Specifically, the part where you describe yourself.

Even better, just type up the pretend profile in the words you would use.


----------



## Hollie Beth (Apr 15, 2018)

From an old dating profile I had: 

"According to Studies by People That Are In The Know, left-handed folks die before right-handed folks, so if at any point you find my profile interesting, you should message me before I die from the strain of being a lefty living in a righty world. On the bright side, as a lefty, I am in my right mind (ba dum tss).

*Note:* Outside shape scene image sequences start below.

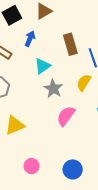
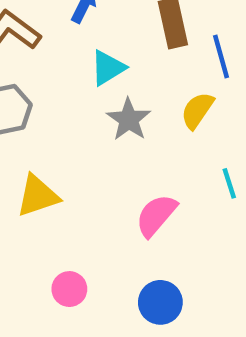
pink semicircle: (66, 116) -> (156, 215), moved

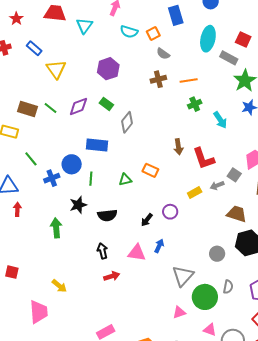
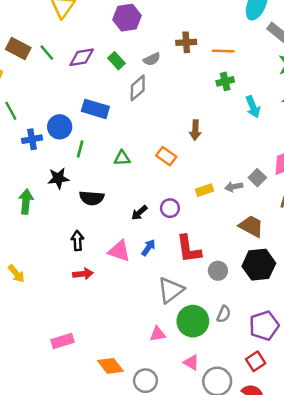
gray semicircle: (163, 54) -> (152, 59), moved, turned -72
red L-shape: (204, 159) -> (189, 249), moved
orange rectangle: (150, 170) -> (166, 156), moved

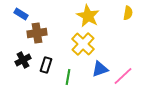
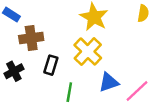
black rectangle: (46, 65) -> (51, 65), moved

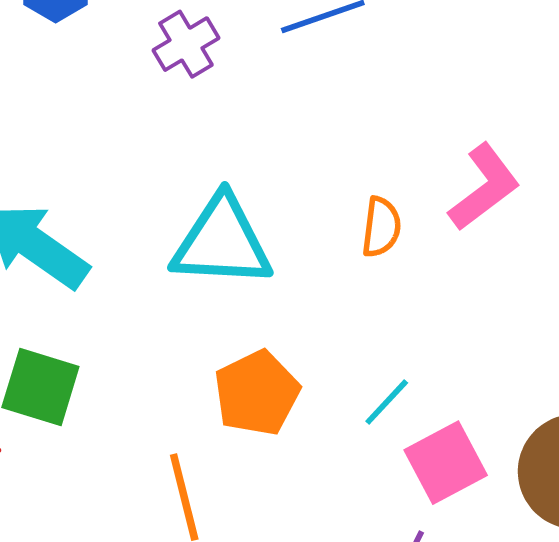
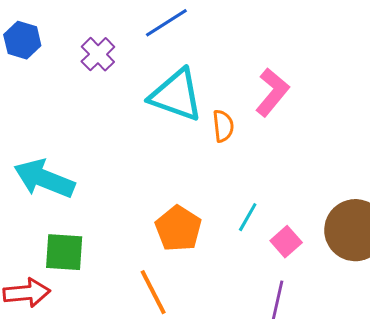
cyan triangle: (222, 242) -> (176, 95), moved, turned 30
pink square: (446, 463) -> (286, 242), size x0.7

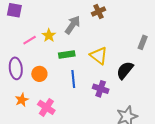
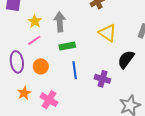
gray arrow: (73, 25) -> (60, 22), moved, turned -36
yellow star: (49, 35) -> (35, 21), moved
pink line: (30, 40) -> (34, 40), moved
yellow triangle: (99, 56) -> (108, 33), moved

Any who, I’m an artsy-fartsy, bookworm of an introvert. Does this mean I spend all of my time hiding out in my room avoiding the glare of a sunshine-y day while painting landscapes of trees made up of books? I mean… that may be a possibility. I like people, really, I do. I just don’t feel the need to go out every day, or even every weekend. If I do hang out with folks, I much prefer a more reserved settings. Whether it be fishing in a quiet area or watching a TV show with a friend at their place or mine in a quiet area, the key element is quiet. Busy places tire me. Nothing against cacophony of noise locales, but I prefer it in moderation.

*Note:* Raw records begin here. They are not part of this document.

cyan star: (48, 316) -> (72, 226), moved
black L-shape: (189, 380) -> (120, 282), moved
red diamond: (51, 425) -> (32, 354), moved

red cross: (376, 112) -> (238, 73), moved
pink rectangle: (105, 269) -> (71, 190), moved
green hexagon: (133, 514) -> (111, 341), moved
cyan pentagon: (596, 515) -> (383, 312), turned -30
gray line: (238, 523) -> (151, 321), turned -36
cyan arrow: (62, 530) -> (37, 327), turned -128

* I suppose it bears adding that I'm looking for a Christian man (that takes it seriously). I thought marking the "Christian (and it's important)" box was enough, but it would seem it needs blatant stating. I think it is just as important for folks to agree on a spiritual level as it is for them to agree on if they want kids or not, if they want an open relationship or not. You know, those pesky little details that kinda make or break a relationship."


Granted, I'm a female, and from what I understand, I didn't actually need to put in so much effort. Literally, the fact that I'm a living-breathing female with a face on a dating site is enough for some guys.


----------



## ISTJ_1x2 (Jan 18, 2018)

Hollie Beth said:


> "According to Studies by People That Are In The Know, left-handed folks die before right-handed folks, so if at any point you find my profile interesting, you should message me before I die from the strain of being a lefty living in a righty world. On the bright side, as a lefty, I am in my right mind (ba dum tss).


Lol, I honestly thought you were man at first because of all the Dad jokes! xD I particularly agree with the last two paragraphs in your post, valid points!

For me, I’d just put "ISTJ", and I'd be glad to start a conversation with anyone who knows what that means and who is actually willing to talk to me knowing that I am one. I don’t like dating apps though so it would just be platonic/for fun.


----------



## Hollie Beth (Apr 15, 2018)

ISTJ_1x2 said:


> Lol, I honestly thought you were man at first because of all the Dad jokes! xD I particularly agree with the last two paragraphs in your post, valid points!


Hahaha! I blame my dad. Growing up with his corny dad jokes, I guess it wore off on me.


----------



## Koniak (Apr 30, 2018)

Admire my editing skills.


----------



## Conscience Killer (Sep 4, 2017)

I am a hat enthusiast.


----------



## Coburn (Sep 3, 2010)

I guess hobbies, some basic world views I hold, and favorite activities. I'd probably be pretty boring with my write-up.


----------



## grumpytiger (Feb 23, 2016)

When I tried that shit, I talked about a couple of core values, some characteristic traits of mine, about what I do well/what I am interested in (intellectual and sports stuff alike and whatever goals), how my attitude is to people, and mentioned a bit of my bad side too, overall I tried to show something from my insides too. Oh and the most basic requirements for a relationship (but really just basics)


----------